JERUSALEM — Israeli Prime Minister Benjamin Netanyahu canceled a meeting with Germany’s visiting foreign minister, Sigmar Gabriel, after the diplomat refused to cancel a conference with a group highly critical of Israel’s occupation of Palestinian territories.

Netanyahu’s office announced the cancellation after the foreign minister declined to drop his session with Breaking the Silence, a nonprofit that collects the testimonies of former Israeli combatants with the aim of exposing “the reality of everyday life in the occupied Palestinian territories.”

In an interview with German television network ZDF, Gabriel said it was “totally normal” to meet with groups such as Breaking the Silence. And he added “it wouldn’t be a catastrophe” if he did not meet Netanyahu.

Gabriel arrived in Israel on Monday, the day Israelis mark Holocaust Remembrance Day and remember the atrocities perpetrated by the Nazi regime and the millions of Jews murdered during World War II.

Gabriel took part in an official Remembrance Day ceremony, laying a wreath at Yad Vashem, the World Holocaust Remembrance Center.

He had been scheduled to meet Netanyahu on Tuesday until word of his meeting with Breaking the Silence reached the Israeli prime minister’s ears.

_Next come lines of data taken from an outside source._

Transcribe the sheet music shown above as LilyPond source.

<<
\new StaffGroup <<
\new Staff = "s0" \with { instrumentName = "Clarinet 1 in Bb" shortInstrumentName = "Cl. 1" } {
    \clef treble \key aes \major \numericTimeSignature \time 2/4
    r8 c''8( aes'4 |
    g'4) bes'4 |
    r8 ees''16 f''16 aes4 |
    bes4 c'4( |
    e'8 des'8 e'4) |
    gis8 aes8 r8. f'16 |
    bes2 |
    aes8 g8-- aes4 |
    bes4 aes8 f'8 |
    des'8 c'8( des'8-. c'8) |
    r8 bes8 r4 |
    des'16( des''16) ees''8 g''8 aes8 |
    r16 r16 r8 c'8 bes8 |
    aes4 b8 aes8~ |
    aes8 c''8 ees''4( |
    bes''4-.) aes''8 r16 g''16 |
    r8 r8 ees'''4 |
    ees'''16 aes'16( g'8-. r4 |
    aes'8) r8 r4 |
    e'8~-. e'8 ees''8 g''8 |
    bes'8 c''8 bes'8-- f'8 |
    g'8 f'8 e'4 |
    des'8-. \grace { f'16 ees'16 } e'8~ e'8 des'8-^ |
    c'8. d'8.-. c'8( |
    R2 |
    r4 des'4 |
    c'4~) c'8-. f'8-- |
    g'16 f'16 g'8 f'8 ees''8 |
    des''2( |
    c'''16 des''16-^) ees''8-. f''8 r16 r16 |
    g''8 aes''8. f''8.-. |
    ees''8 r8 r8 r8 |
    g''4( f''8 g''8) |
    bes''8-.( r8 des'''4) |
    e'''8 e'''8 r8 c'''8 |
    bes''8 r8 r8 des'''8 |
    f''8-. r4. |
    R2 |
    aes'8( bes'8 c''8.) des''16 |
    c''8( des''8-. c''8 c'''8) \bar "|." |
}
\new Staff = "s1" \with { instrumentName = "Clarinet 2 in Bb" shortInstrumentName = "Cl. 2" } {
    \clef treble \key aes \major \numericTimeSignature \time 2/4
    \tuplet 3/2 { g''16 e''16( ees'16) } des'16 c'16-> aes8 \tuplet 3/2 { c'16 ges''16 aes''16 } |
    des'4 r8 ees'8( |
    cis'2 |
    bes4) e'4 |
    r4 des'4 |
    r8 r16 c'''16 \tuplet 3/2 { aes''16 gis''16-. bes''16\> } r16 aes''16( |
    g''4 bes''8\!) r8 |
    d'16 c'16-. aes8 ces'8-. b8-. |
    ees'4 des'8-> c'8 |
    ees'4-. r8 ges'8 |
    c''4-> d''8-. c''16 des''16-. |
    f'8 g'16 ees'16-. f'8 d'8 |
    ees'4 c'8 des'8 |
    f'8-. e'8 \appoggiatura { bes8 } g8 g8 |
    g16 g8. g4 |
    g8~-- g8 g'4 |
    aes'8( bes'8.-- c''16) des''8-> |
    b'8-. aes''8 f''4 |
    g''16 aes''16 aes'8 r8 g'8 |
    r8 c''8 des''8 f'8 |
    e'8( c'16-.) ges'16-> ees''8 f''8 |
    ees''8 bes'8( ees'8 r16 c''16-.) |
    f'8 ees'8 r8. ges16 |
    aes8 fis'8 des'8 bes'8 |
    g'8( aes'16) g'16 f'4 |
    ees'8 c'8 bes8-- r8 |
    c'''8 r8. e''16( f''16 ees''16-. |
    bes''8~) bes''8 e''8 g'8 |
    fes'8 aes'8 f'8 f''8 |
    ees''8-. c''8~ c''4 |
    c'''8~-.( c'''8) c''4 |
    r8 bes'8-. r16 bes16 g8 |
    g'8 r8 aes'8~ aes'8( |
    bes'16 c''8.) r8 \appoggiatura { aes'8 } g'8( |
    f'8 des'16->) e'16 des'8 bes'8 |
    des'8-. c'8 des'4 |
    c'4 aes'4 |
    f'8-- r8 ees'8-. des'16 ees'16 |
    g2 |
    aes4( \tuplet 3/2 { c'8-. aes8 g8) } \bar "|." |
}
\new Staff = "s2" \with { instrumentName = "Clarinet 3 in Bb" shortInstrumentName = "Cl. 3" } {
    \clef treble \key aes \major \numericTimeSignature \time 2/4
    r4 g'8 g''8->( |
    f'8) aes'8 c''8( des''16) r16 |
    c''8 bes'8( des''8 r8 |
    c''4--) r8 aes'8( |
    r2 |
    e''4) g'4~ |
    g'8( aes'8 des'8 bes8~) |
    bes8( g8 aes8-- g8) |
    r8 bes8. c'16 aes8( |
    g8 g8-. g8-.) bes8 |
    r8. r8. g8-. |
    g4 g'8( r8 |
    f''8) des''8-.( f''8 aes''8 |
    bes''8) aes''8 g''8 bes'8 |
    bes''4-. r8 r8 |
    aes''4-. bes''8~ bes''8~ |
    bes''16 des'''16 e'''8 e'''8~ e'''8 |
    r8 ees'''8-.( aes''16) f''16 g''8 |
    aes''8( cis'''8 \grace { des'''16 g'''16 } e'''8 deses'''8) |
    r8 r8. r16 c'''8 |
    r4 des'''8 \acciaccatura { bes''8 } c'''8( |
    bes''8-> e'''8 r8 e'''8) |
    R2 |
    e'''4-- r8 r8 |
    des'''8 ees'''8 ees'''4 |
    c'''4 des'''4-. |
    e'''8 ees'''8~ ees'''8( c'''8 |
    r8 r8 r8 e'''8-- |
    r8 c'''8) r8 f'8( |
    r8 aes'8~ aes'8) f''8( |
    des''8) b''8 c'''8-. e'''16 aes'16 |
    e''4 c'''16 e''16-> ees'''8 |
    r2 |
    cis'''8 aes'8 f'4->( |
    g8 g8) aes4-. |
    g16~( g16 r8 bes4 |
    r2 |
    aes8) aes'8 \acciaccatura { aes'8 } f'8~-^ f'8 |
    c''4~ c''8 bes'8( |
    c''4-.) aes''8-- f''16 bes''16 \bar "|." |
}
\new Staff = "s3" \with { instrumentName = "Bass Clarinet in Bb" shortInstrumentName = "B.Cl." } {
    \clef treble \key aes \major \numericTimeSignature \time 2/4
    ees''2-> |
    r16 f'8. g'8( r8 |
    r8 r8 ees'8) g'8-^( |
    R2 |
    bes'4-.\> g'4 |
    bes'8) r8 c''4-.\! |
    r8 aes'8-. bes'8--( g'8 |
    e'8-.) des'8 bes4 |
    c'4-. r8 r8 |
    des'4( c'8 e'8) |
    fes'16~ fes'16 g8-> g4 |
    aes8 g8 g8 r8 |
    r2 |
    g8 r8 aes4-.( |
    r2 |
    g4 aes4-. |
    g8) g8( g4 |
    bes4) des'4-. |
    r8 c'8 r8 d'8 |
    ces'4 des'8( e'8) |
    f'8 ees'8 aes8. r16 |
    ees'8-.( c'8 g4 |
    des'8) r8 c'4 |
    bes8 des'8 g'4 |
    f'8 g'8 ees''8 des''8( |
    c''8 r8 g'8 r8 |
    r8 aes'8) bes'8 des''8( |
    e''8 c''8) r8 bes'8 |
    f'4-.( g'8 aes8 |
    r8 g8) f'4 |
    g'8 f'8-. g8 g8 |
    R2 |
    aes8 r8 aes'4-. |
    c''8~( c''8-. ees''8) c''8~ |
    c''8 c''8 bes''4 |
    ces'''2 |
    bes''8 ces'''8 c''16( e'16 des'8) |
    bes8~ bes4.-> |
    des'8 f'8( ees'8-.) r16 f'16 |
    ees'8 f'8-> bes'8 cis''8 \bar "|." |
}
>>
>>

In June, Palestinians will mark 50 years of Israel’s military occupation, a situation that is viewed by much of the world as illegal.

Breaking the Silence is particularly reviled by Israel’s rightist political leaders, who claim the group’s actions aim to discredit the military and undermine the Israeli state.

In the past, the organization retold the soldiers’ stories to Israeli high school students and even to active soldiers. The goal, they said, was to raise a discussion in Israeli society of the army’s treatment of the Palestinian population. In recent years, however, there has been an attempt to muzzle the group.

In 2015, Israeli Education Minister Naftali Bennett, from the ultranationalist Jewish Home party, moved to ban the group from the education system. And, more recently, Israeli lawmakers have attempted to have them outlawed completely.

“It is unacceptable, particularly during Holocaust Remembrance Day, for a visiting diplomat to meet with a group that uses anonymous testimony to discredit the Israeli army,” a senior official in Netanyahu’s bureau, speaking anonymously because he was not authorized to speak to the press, told The Washington Post.

There had been reports that the Israeli prime minister was also opposed to Gabriel’s meeting with another leftist, anti-occupation group, B’Tselem, but the official said that was seen as less of a problem. On Gabriel’s meeting with Breaking the Silence, the official said: “Israel’s prime minister would not go to Germany and meet with a group that was calling the German soldiers war criminals for their actions in Afghanistan.”